** Extract **
- - - - -

ARTICLE AD
Generative AI has already shown a lot of promise in robots. Applications include natural language interactions, robot learning, no-code programming and even design. Google’s DeepMind Robotics team this week is showcasing another potential sweet spot between the two disciplines: navigation.
In a paper titled “Mobility VLA: Multimodal Instruction Navigation with Long-Context VLMs and Topological Graphs,” the team demonstrates how it has implemented Google Gemini 1.5 Pro to teach a robot to respond to commands and navigate around an office. Naturally, DeepMind used some of the Every Day Robots that have been hanging around since Google shuttered the project amid widespread layoffs last year.
In a series of videos attached to the project, DeepMind employees open with a smart assistant-style “OK, Robot,” before asking the system to perform different tasks around the 9,000-square-foot office space.
In one example, a Googler asks the robot to take him somewhere to draw things. “OK,” the robot responds, wearing a jaunty yellow bowtie, “give me a minute. Thinking with Gemini …” The robot then proceeds to lead the human to a wall-sized white board. In a second video, a different person tells the robot to follow the directions on the whiteboard.

- - - - -

** Dataset content **
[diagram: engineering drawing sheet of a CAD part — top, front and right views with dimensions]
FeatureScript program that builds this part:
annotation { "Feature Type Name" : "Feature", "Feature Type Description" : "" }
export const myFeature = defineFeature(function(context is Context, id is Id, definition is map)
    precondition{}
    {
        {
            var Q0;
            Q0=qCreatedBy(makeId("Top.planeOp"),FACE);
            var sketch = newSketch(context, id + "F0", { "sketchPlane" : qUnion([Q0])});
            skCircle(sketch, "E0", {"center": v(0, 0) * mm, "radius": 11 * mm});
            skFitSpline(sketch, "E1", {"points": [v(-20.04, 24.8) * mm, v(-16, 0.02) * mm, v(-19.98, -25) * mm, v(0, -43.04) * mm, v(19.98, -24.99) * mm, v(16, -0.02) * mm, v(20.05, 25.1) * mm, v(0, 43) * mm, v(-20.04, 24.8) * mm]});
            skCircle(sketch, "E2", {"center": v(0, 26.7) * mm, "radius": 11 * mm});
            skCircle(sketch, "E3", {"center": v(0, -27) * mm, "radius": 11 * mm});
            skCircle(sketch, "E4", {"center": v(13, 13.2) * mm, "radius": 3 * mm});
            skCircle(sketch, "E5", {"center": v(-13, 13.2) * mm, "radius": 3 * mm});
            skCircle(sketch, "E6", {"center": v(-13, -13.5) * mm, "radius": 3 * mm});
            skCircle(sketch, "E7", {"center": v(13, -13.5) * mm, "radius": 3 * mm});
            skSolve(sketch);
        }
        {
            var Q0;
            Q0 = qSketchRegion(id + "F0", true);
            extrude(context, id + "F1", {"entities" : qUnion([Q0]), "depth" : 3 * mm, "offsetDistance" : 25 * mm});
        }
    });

- - - - -

** Exercise details **
Quote the robot navigation article, starting at the words "In a paper titled" and ending after "9,000-square-foot office space.". Work only from the robot navigation article.

** Written solution **
In a paper titled “Mobility VLA: Multimodal Instruction Navigation with Long-Context VLMs and Topological Graphs,” the team demonstrates how it has implemented Google Gemini 1.5 Pro to teach a robot to respond to commands and navigate around an office. Naturally, DeepMind used some of the Every Day Robots that have been hanging around since Google shuttered the project amid widespread layoffs last year.
In a series of videos attached to the project, DeepMind employees open with a smart assistant-style “OK, Robot,” before asking the system to perform different tasks around the 9,000-square-foot office space.